── Text block ──

# Rebuilding Reels with Drag Smoothies



## COmmodore 64 (Jun 24, 2006)

I just ordered some Drag Smoothie sets to rebuild the drags my LC47 Daiwas. I know that Hetfield rebuilt the drags on his reels last y ear, so I'm going to give it a try. Last year I ordered some smoothies from a local place, and he never could get them in, so he refunded my money. 

This year, I ordered the drag smoothies from : Longfin Fishing. They packed and shipped the same day.

If you need to know which drag smoothies to buy you can check the Smoothdrag Website Guide. Looks like they are available for many different reels. Each kit was $2.99.

I will let everyone know how I fare rebuilding the Daiwa's


----------



## COmmodore 64 (Jun 24, 2006)

Got my Smoothies yesterday. Gonna give rebuilding a reel a try later today.

I've found a good thread about rebuilding a different Daiwa here: Click Me. I'm not sure I have any reel grease though. IS there anythign else I might use that I might have in the garage? Like some White Lithium grease?

Another link to rebuild tutorial: Here.

Link to Reel Schematic. That site has TONS of reel schematics! Nice site, Mike!


----------



## leeabu (Apr 10, 2004)

The standard Smoothie drag washers are already coated with a dry lube and should be installed dry. Clean out ALL the old lube with brake cleaner(any auto parts store). If you have the Extreme Smoothies or the Carbontex, they can be installed with a very light coating of grease or dry. I do all mine dry.


----------



## COmmodore 64 (Jun 24, 2006)

Did my first one. It really wasn't too hard, you jsut need a second set of hands when putting it back together. I installed the drags dry...but what about all the gears? I cleaned them up but all I had was some reel lube oil that came with my new Okuma Convectors...so I used a very, very small amount of that to regrease the gears.


----------



## leeabu (Apr 10, 2004)

Best way to grease the gears is a small craft paintbrush and paint it into the root of the gears.


----------



## COmmodore 64 (Jun 24, 2006)

2 down, 2 to go.

I did get some grease and some paint brushes and sparingly applies some grease (thanks for the tip). The gears for the level wind and the line counter are plastic, so you don't want to go crazy and spray brake cleaner into the reel housing. I just put all the metal parts in a can and washed them that way.

As a side note, the drags on the 2 reels that I've done so far looked pretty good. One was completely dry, and the washers didn't look worn at all. I don't know if they are the stock drags or not, as all 4 of the Daiwas I am servicing, I bought used.

Next reel I do I'll take some pics, I found the ones in the threads I linked to immensely helpful even thought hey weren't exactly the same as the 47s I am rebuilding.


----------



## COmmodore 64 (Jun 24, 2006)

Ok. I just rebuilt the drag on reel #3. 

Here's what it looks like after you take off the outer casing and the handle. It's pretty easy, 4 screws, a pinch ring, and a 12mm nut later you get the following pic. You can see the 4 screws you need to remove.

───
── Excerpted records ──

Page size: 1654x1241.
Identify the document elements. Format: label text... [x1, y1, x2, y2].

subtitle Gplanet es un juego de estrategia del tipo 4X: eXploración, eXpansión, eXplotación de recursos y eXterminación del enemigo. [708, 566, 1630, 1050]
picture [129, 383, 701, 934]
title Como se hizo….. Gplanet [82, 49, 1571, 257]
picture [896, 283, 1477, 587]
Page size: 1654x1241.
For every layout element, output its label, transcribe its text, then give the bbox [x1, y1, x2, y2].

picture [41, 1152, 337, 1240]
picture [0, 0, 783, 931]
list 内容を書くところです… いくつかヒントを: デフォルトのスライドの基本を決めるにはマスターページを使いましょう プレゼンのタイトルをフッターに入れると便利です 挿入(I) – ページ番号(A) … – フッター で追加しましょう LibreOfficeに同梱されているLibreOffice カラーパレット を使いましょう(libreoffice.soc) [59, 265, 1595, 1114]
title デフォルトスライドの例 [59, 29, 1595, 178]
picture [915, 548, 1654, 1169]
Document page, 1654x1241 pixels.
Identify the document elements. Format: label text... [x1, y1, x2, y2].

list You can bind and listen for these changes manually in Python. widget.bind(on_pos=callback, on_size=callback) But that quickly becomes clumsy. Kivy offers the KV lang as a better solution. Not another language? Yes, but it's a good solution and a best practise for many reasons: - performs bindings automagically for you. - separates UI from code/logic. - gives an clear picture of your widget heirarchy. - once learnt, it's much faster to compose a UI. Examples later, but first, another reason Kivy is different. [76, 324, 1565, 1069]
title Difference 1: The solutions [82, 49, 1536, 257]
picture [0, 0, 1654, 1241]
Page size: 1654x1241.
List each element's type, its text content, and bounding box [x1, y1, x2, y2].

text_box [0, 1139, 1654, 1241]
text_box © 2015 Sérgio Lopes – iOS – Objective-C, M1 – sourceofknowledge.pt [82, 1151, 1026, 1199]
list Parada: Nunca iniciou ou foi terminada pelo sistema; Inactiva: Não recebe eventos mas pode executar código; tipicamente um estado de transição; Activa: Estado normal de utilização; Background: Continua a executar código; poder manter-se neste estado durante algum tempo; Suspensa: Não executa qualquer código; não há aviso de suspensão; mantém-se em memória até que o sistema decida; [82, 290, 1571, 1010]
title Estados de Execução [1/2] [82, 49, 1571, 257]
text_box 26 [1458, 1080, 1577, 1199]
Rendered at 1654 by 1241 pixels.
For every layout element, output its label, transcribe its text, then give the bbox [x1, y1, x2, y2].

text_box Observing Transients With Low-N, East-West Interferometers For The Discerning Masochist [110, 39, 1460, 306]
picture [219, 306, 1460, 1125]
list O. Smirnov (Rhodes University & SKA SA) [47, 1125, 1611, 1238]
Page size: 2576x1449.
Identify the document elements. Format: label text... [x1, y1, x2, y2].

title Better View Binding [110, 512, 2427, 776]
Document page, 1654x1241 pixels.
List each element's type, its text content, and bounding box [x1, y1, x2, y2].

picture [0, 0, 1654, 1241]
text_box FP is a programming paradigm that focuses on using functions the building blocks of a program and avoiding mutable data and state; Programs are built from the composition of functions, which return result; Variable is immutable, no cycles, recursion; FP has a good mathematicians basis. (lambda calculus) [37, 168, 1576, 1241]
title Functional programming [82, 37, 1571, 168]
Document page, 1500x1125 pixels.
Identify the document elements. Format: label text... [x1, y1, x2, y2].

───

Exercise 1: In the reel-rebuilding thread, what is the recommended way to grease the gears?
Exercise 2: Please carry the reel-rebuilding thread forward from its last sentence.

Task output 1: Use a small craft paintbrush to paint the grease into the root of the gears.

Task output 2:
After taking out those 4 screws, you can disassemble the whole thing. You can somewhat see the drag stack in the bottom right. The drags look pretty darn good...but since I had the reels apart, I might as well put in the smooothies, Right?









Here's all the parts after I washed them up with some brake cleaner (carbon tet). Note the stainless steel mixing spoon used to hold my grease. 









This pic turned out great. The main thing to note is the brass sleeve that you use to hold the anti-reverse lever in place, and the little springs that you need to put back in their slots. They just set in there and tend to wiggle out easily.









This one didn't turn out so well. I'll try to get a better one on the next rebuild. I'm trying to show how all the pieces lay in...before you put the last part on and screw it down. (see pic 1)









All in all it's pretty easy. There's a couple small springs to manage, but they are very simple. Hope this helps someone.


----------



## Bester (Dec 29, 2007)

great post. Thanks.


----------



## COmmodore 64 (Jun 24, 2006)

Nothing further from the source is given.